__PROBLEM STATEMENT__
Omit the pictures, then reproduce every remaining record exactly.

__SOURCE RECORDS__
»»

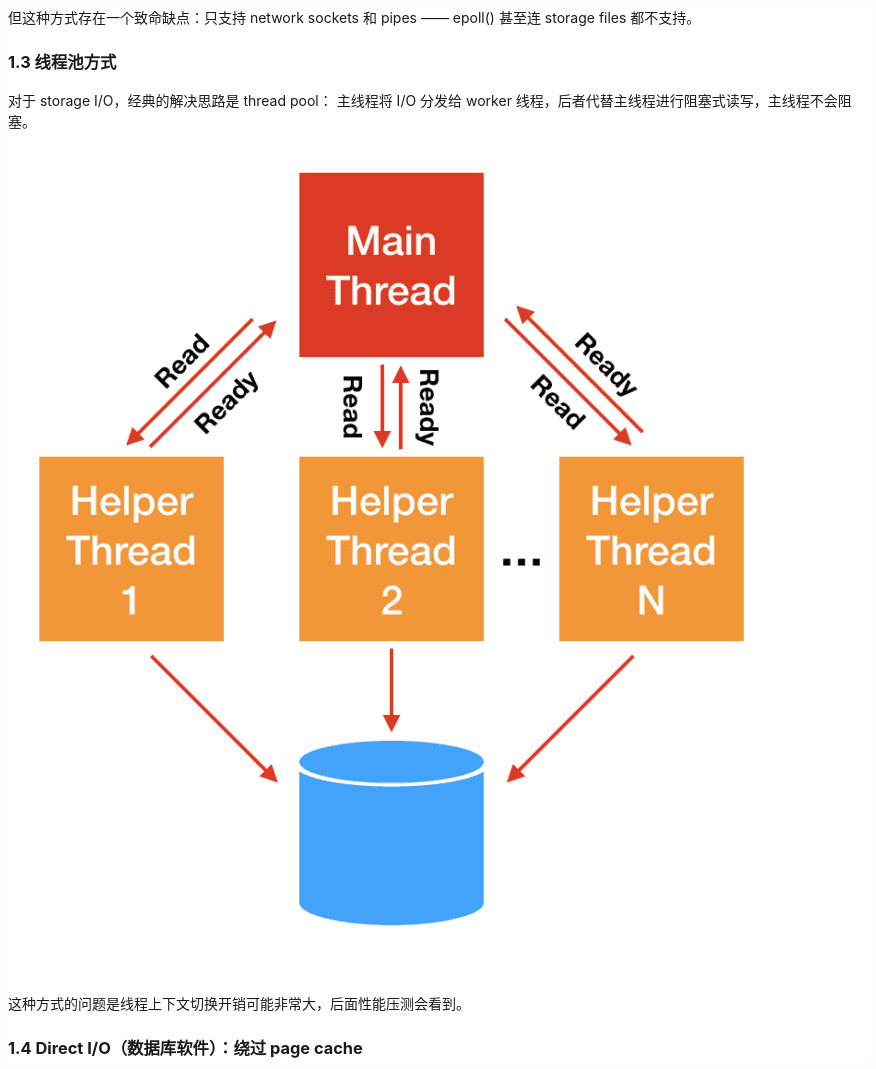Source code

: 但这种方式存在一个致命缺点：只支持 network sockets 和 pipes —— epoll() 甚至连 storage files 都不支持。

### 1.3 线程池方式
对于 storage I/O，经典的解决思路是 thread pool： 主线程将 I/O 分发给 worker 线程，后者代替主线程进行阻塞式读写，主线程不会阻塞。

![epoll](https://raw.githubusercontent.com/ivanzz1001/linux-kernel-learning/master/new_features/image/io_uring/thread-pools.png)

这种方式的问题是线程上下文切换开销可能非常大，后面性能压测会看到。

### 1.4 Direct I/O（数据库软件）：绕过 page cache
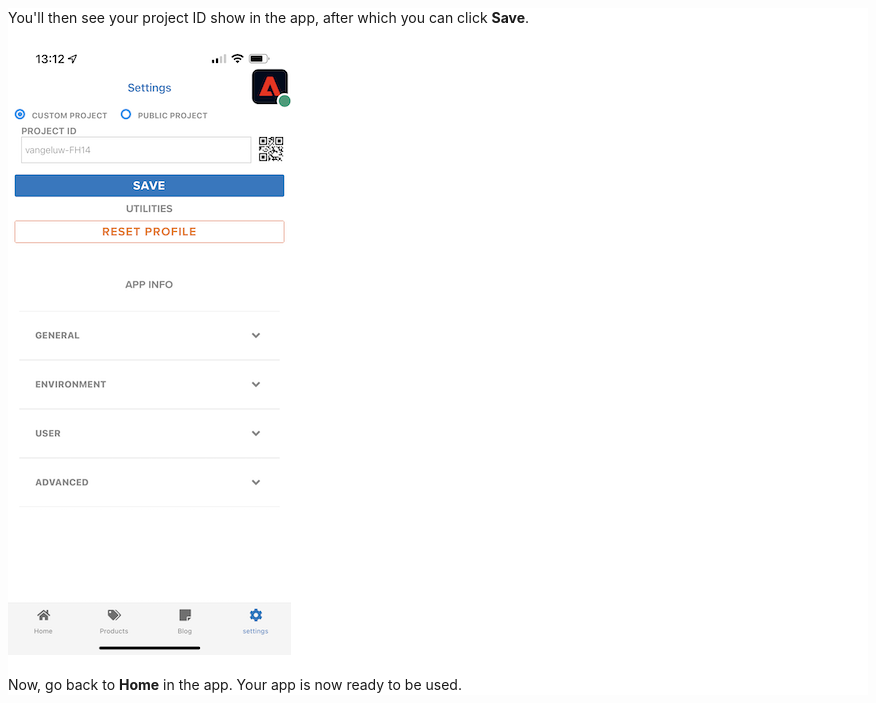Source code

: You'll then see your project ID show in the app, after which you can click **Save**.

![DSN](./../../../modules/gettingstarted/gettingstarted/images/mobileappn7.png)

Now, go back to **Home** in the app. Your app is now ready to be used.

««

__RESPONSE__
Source code

: 但这种方式存在一个致命缺点：只支持 network sockets 和 pipes —— epoll() 甚至连 storage files 都不支持。

### 1.3 线程池方式
对于 storage I/O，经典的解决思路是 thread pool： 主线程将 I/O 分发给 worker 线程，后者代替主线程进行阻塞式读写，主线程不会阻塞。

![epoll](https://raw.githubusercontent.com/ivanzz1001/linux-kernel-learning/master/new_features/image/io_uring/thread-pools.png)

这种方式的问题是线程上下文切换开销可能非常大，后面性能压测会看到。

### 1.4 Direct I/O（数据库软件）：绕过 page cache
Source code

: You'll then see your project ID show in the app, after which you can click **Save**.

![DSN](./../../../modules/gettingstarted/gettingstarted/images/mobileappn7.png)

Now, go back to **Home** in the app. Your app is now ready to be used.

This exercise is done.